RODRIGUEZ Gustavo Ruben
CleanBSequences: an efficient curator of biological sequences in R
POZZI, FLORENCIA I.; GREEN, GISELA Y.; BARBONA, IVANA G.; RODRÍGUEZ, GUSTAVO R.; FELITTI, SILVINA A.
MOLECULAR GENETICS AND GENOMICS
This work presents a new method and tool to solve a common problem of molecular biologists and geneticists who use molecular markers in their scientific research and developments: curation of sequences. Omic studies conducted by molecular biologists and geneticists usually involve the use of molecular markers.

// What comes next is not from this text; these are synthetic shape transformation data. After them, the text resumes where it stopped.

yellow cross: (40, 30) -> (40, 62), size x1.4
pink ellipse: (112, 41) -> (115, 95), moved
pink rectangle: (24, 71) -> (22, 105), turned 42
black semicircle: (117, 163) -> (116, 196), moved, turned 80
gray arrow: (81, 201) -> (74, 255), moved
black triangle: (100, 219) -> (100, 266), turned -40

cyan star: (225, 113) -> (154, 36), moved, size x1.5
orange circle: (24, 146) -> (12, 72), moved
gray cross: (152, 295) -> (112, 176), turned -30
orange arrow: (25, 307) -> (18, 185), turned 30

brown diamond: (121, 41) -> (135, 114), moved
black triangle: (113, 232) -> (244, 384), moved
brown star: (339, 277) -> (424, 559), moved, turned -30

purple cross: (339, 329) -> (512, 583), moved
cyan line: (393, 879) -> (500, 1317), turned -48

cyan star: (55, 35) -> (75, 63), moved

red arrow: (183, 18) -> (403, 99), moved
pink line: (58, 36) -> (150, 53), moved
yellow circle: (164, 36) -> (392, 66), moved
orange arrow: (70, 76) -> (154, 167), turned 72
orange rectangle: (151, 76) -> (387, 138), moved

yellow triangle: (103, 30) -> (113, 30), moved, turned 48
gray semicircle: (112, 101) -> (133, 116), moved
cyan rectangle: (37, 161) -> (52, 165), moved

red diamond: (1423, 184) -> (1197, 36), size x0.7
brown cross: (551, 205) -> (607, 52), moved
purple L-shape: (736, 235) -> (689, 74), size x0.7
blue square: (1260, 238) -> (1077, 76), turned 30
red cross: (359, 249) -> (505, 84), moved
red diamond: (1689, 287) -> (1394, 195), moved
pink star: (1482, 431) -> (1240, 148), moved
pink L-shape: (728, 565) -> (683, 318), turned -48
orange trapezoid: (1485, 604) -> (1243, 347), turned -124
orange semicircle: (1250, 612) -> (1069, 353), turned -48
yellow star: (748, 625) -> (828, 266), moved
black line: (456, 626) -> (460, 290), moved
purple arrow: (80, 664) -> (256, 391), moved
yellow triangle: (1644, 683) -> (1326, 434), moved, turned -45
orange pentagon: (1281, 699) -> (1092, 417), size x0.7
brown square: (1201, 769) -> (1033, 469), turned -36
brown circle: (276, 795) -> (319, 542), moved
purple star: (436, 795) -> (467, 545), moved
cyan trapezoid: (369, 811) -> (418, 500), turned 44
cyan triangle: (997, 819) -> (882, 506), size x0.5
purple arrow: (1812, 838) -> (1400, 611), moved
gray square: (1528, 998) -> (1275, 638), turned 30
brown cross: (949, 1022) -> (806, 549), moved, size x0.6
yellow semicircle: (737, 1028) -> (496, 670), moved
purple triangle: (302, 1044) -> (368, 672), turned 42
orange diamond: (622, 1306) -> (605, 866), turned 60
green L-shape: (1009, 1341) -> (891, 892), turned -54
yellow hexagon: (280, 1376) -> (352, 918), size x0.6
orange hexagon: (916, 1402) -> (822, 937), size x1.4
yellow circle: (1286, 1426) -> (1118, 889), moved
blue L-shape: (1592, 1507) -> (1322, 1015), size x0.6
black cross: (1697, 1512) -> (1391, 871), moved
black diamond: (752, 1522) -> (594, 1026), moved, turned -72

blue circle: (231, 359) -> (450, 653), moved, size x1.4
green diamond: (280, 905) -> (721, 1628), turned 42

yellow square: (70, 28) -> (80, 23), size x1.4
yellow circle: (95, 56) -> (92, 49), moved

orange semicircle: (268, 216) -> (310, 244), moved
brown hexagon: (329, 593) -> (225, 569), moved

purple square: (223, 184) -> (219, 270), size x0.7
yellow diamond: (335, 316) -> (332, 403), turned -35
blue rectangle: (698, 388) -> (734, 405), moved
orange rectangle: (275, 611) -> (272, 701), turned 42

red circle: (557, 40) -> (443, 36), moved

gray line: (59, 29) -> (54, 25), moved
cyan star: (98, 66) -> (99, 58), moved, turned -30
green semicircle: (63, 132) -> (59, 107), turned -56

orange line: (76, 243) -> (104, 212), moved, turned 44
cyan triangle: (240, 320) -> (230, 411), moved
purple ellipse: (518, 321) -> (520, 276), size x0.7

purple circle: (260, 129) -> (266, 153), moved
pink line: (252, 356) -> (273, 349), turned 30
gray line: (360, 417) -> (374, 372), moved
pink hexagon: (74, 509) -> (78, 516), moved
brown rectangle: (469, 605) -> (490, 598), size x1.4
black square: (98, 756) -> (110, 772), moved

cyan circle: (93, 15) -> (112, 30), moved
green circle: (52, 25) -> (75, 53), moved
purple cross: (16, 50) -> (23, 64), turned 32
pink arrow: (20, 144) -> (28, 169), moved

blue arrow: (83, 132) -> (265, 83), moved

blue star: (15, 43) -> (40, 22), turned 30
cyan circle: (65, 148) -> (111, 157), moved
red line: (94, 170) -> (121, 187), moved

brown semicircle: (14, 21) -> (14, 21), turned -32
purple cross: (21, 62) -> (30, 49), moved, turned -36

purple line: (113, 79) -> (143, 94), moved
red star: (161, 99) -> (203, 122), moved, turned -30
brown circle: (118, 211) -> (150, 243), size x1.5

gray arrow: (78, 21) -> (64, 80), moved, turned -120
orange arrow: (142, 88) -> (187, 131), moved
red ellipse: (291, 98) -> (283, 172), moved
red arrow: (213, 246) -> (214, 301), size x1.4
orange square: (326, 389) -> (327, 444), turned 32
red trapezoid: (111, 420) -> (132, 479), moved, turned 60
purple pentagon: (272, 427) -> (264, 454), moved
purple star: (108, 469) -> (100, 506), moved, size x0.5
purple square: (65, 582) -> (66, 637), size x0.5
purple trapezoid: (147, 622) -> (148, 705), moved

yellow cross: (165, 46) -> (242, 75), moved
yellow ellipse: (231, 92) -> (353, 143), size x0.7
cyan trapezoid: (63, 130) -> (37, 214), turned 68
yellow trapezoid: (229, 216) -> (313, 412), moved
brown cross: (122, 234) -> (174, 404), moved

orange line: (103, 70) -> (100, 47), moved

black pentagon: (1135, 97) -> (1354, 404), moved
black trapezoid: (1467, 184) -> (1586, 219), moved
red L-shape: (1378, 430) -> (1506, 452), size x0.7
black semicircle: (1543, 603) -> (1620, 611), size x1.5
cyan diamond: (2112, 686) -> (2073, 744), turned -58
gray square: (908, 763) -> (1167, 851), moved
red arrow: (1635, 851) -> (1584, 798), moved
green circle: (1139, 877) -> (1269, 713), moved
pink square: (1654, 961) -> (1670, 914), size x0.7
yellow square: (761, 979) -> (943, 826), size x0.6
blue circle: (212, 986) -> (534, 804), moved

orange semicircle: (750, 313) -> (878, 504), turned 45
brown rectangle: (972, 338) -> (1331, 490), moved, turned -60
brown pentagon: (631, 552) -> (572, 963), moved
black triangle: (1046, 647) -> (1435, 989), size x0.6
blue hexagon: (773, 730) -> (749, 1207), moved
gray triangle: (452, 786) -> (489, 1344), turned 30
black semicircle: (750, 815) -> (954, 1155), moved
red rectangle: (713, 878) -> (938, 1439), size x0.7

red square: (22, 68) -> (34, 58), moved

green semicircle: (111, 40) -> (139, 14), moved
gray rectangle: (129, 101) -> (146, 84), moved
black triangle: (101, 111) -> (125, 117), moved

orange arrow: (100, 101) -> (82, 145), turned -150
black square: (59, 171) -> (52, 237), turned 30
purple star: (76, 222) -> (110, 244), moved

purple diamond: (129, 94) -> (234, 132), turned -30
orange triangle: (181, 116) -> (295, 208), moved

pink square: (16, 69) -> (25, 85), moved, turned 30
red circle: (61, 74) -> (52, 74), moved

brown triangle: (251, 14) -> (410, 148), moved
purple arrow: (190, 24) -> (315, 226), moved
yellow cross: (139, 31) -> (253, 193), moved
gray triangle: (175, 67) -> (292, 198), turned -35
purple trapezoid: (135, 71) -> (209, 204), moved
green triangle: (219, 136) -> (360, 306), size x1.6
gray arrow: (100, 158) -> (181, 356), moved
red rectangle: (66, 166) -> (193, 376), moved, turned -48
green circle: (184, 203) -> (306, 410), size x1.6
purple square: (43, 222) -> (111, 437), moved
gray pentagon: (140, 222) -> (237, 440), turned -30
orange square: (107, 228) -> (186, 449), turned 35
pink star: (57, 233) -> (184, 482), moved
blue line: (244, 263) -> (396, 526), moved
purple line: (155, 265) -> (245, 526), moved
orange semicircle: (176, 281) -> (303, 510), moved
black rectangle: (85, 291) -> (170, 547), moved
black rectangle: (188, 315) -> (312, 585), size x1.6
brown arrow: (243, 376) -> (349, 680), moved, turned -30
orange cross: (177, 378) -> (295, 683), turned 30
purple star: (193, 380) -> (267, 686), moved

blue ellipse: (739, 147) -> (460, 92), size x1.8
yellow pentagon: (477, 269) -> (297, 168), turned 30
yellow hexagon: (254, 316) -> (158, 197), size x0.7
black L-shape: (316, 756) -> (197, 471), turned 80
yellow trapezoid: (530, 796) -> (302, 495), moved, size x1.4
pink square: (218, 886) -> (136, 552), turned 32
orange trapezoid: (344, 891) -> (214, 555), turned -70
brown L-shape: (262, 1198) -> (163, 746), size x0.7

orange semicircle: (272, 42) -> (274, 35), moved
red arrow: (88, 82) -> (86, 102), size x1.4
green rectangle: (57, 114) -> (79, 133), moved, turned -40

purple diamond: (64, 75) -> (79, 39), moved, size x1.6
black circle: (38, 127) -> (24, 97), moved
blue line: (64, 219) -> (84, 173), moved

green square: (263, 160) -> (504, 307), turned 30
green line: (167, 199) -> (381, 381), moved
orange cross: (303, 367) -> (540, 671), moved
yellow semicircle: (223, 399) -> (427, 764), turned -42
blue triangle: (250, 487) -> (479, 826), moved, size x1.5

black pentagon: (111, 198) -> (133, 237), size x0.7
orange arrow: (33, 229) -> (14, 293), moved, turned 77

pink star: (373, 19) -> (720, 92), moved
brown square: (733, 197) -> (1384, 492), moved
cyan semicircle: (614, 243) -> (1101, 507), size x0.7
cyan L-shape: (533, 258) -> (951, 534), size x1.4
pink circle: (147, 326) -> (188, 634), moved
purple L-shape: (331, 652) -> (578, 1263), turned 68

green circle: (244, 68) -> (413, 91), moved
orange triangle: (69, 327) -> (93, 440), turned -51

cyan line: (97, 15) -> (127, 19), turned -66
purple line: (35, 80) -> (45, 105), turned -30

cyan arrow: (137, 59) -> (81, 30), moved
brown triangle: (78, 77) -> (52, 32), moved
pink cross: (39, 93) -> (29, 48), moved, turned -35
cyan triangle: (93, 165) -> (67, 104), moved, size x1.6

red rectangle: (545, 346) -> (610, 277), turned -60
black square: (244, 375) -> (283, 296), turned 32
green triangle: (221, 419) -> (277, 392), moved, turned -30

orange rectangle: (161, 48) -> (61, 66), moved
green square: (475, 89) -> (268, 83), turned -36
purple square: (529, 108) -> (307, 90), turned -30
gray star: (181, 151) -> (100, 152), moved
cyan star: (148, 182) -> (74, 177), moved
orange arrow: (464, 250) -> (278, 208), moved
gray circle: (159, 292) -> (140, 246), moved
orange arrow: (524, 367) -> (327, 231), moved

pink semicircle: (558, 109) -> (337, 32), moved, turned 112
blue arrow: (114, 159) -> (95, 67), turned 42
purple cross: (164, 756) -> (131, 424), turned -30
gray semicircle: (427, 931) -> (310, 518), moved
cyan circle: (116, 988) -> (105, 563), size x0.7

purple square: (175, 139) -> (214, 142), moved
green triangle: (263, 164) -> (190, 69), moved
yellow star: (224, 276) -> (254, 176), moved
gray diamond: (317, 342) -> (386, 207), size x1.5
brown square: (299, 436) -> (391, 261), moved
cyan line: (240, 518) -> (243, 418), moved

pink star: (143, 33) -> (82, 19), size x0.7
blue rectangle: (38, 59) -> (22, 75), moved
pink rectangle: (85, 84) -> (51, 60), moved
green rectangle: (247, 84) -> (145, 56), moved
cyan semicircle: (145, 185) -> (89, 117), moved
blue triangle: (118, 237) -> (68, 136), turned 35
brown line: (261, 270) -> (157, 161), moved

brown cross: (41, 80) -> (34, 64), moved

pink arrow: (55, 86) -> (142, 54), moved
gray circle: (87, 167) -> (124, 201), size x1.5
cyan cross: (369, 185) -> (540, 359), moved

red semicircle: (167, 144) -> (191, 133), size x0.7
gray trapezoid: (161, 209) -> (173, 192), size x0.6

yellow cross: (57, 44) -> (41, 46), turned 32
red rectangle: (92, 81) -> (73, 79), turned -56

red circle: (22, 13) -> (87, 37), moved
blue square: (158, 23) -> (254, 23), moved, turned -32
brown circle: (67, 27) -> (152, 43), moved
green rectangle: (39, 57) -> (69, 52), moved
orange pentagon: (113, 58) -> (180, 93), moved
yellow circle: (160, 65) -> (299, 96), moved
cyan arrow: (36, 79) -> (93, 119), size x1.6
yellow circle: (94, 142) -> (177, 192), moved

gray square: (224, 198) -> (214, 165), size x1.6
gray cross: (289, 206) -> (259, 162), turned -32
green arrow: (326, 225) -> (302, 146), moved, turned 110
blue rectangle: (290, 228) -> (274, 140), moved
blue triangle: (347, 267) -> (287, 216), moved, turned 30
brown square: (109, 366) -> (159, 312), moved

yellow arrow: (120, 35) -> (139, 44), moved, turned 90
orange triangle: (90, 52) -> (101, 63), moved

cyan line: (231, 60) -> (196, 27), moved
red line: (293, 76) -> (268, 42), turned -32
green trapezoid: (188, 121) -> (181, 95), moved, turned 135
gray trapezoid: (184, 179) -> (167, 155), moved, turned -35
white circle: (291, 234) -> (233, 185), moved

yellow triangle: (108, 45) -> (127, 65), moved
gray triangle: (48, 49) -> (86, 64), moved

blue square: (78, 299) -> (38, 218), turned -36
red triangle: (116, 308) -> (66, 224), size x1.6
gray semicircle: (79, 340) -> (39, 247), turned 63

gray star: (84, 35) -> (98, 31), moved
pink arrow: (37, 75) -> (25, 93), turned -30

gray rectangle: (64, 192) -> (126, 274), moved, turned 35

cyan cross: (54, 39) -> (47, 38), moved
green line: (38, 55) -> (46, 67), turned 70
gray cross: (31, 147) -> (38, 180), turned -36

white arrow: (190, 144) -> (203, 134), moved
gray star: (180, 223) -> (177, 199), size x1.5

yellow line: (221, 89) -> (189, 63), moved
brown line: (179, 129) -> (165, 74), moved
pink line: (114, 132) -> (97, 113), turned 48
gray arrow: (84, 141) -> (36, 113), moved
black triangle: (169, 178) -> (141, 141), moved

AFLP, cDNA-AFLP, and MSAP are examples of markers that render information at the genomics, transcriptomics, and epigenomics levels, respectively. These three types of molecular markers use adaptors that are the template for PCR amplification. The sequences of the adaptors have to be eliminated for the analysis of the results. Since a large number of sequences are usually obtained in these studies, this clean-up of the data could demand long time and work. To automate this work, an R package, named CleanBSequences, was created that allows the sequences to be curated massively, quickly, without errors and can be used offline. The curating is performed by aligning the forward and/or reverse primers or ends of cloning vectors with the sequences to be removed. After the alignment, new subsequences are generated without biological fragments not desired by the user, i.e., sequences needed by the techniques. In conclusion, the CleanBSequences tool facilitates the work of researchers, reducing time, effort, and working errors. Therefore, the present tool would respond to the problems related to the curation of sequences obtained from the use of some types of molecular markers. In addition to the above, being an open source, CleanBSequences is a flexible tool that has the potential to be used in future improvements to respond to new problems.